[Data records]
────────────────

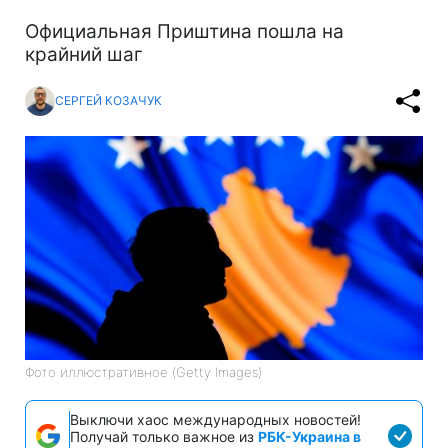
Официальная Приштина пошла на
крайний шаг
СЕРГЕЙ КОЗАЧУК
Фото иллюстративное (Getty Images)
Выключи хаос международных новостей!
Получай только важное из
РБК-Украина в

────────────────

## EXERCISE
All lines from the one with "СЕРГЕЙ КОЗАЧУК" to the end of the records must be set down exactly. Skip every line before it.

## ANSWER TO THIS EXERCISE
СЕРГЕЙ КОЗАЧУК
Фото иллюстративное (Getty Images)
Выключи хаос международных новостей!
Получай только важное из
РБК-Украина в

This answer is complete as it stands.